My outside professional opinion has determined that 96.4(8) (b) makes any further consideration of this matter by Review redundant to the decision of Vice Chair Leroy and is thus not a factor as has been intimidated by reckless legal comment to date (WCAT). The WCAT decision sent the decision back to the Board on October 24, 2011 and the Board ignored the decision. The Board ought to have taken custody of the matter on October 25, 2011 and properly set aside its own information on long term wage rate as it did not properly comply with 33.3 (b) of the Workers Compensation Act. Information already provided to the Board legal department and reiterated herein establishes that Jennifer Madden’s long term wage rate was ultra vires the statute. WorkSafe BC has not offered anything to refute this. The Board ought to have properly considered the submissions provided by the Worker which the WCAT decision affirms by sending its decision back to the Board.
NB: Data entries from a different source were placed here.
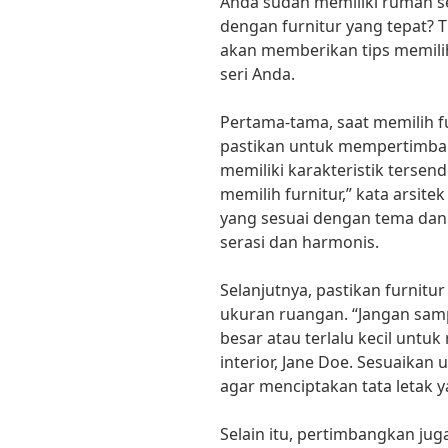
Anda sudah memiliki rumah s
dengan furnitur yang tepat? T
akan memberikan tips memili
seri Anda.
Pertama-tama, saat memilih f
pastikan untuk mempertimba
memiliki karakteristik tersend
memilih furnitur,” kata arsitek
yang sesuai dengan tema dan 
serasi dan harmonis.
Selanjutnya, pastikan furnitu
ukuran ruangan. “Jangan sampa
besar atau terlalu kecil untuk
interior, Jane Doe. Sesuaikan
agar menciptakan tata letak 
Selain itu, pertimbangkan ju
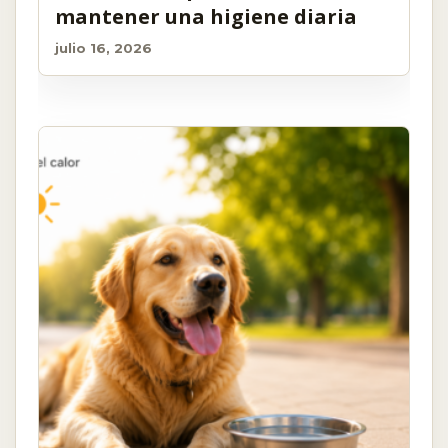
mantener una higiene diaria
julio 16, 2026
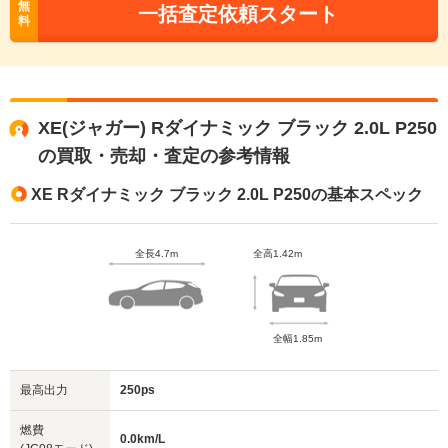
無
一括査定依頼スタート
料
XE(ジャガー) Rダイナミック ブラック 2.0L P250
の買取・売却・査定の参考情報
XE Rダイナミック ブラック 2.0L P250の基本スペック
全長4.7m
全高1.42m
全幅1.85m
最高出力
250ps
燃費
0.0km/L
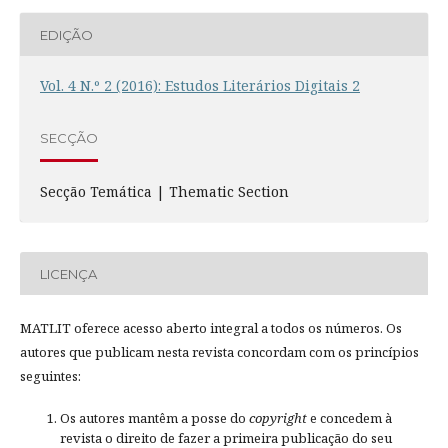
EDIÇÃO
Vol. 4 N.º 2 (2016): Estudos Literários Digitais 2
SECÇÃO
Secção Temática | Thematic Section
LICENÇA
MATLIT oferece acesso aberto integral a todos os números. Os
autores que publicam nesta revista concordam com os princípios
seguintes:
Os autores mantêm a posse do
copyright
e concedem à
revista o direito de fazer a primeira publicação do seu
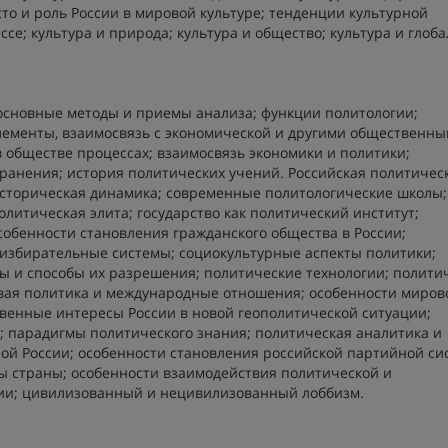
то и роль России в мировой культуре; тенденции культурной
е; культура и природа; культура и общество; культура и глоб
основные методы и приемы анализа; функции политологии;
элементы, взаимосвязь с экономической и другими общественн
в обществе процессах; взаимосвязь экономики и политики;
ранения; история политических учений. Российская политичес
 историческая динамика; современные политологические школы;
олитическая элита; государство как политический институт;
обенности становления гражданского общества в России;
 избирательные системы; социокультурные аспекты политики;
ы и способы их разрешения; политические технологии; полити
вая политика и международные отношения; особенности миров
твенные интересы России в новой геополитической ситуации;
; парадигмы политического знания; политическая аналитика и
ой России; особенности становления российской партийной си
ы страны; особенности взаимодействия политической и
ссии; цивилизованный и нецивилизованный лоббизм.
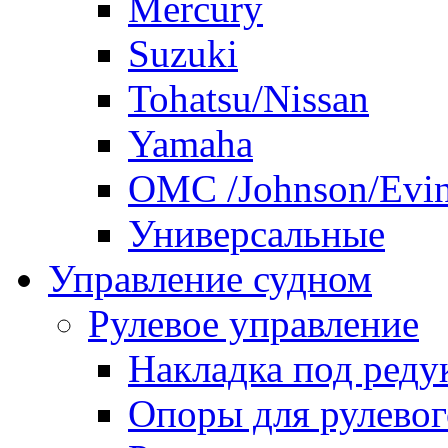
Mercury
Suzuki
Tohatsu/Nissan
Yamaha
ОМС /Johnson/Evi
Универсальные
Управление судном
Рулевое управление
Накладка под реду
Опоры для рулевог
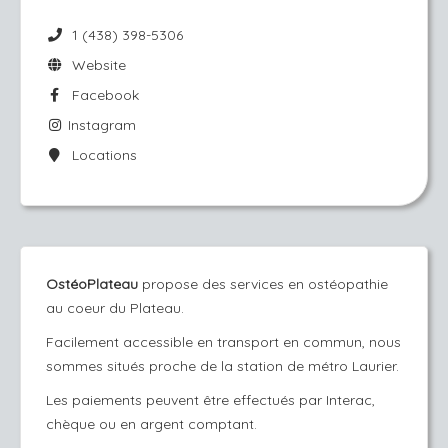
1 (438) 398-5306
Website
Facebook
Instagram
Locations
OstéoPlateau
propose des services en ostéopathie
au coeur du Plateau.
Facilement accessible en transport en commun, nous
sommes situés proche de la station de métro Laurier.
Les paiements peuvent être effectués par Interac,
chèque ou en argent comptant.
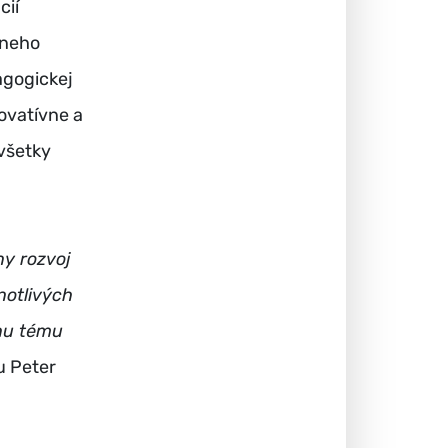
cií
tneho
agogickej
novatívne a
všetky
ny rozvoj
notlivých
lnu tému
u Peter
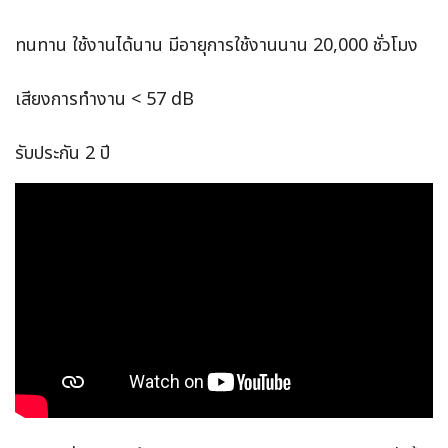
ทนทาน ใช้งานได้นาน มีอายุการใช้งานนาน 20,000 ชั่วโมง
เสียงการทำงาน < 57 dB
รับประกัน 2 ปี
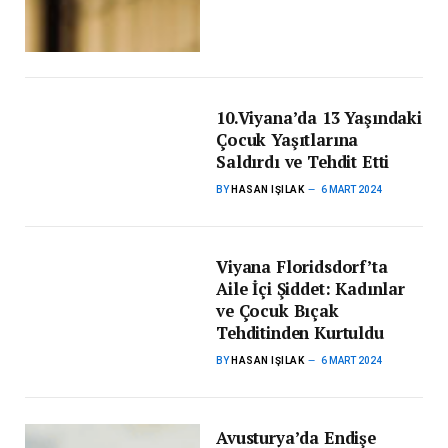
10.Viyana’da 13 Yaşındaki
Çocuk Yaşıtlarına
Saldırdı ve Tehdit Etti
BY
HASAN IŞILAK
6 MART 2024
Viyana Floridsdorf’ta
Aile İçi Şiddet: Kadınlar
ve Çocuk Bıçak
Tehditinden Kurtuldu
BY
HASAN IŞILAK
6 MART 2024
Avusturya’da Endişe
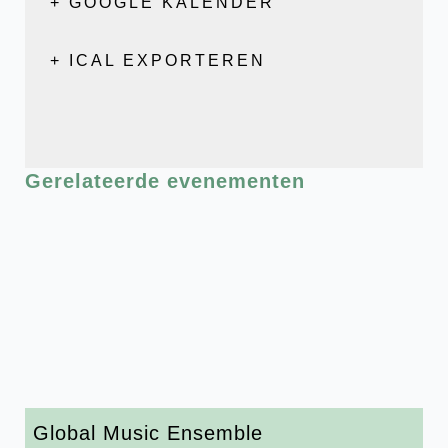
+ GOOGLE KALENDER
+ ICAL EXPORTEREN
Gerelateerde evenementen
Global Music Ensemble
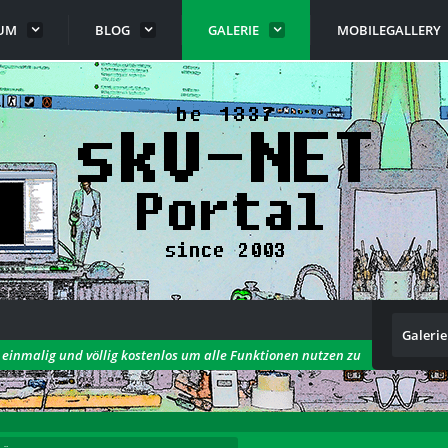
UM
BLOG
GALERIE
MOBILEGALLERY
Galerie
h einmalig und völlig kostenlos um alle Funktionen nutzen zu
The Worker provides the Board with 7 days to institute a new long term wage rate based on the relevant submission in compliance with the Act that he has provided and thereafter asserts that the Board’s refusal to comply with the determination of the Panel at WCAT of October 24, 2011 within that time frame would provide WCAT with the legal capacity to on an extraordinary basis make its own determination on the long term wage rate with interest and penalties to the Worker’s credit whilst it is working on an expedited determination relating to plateau date.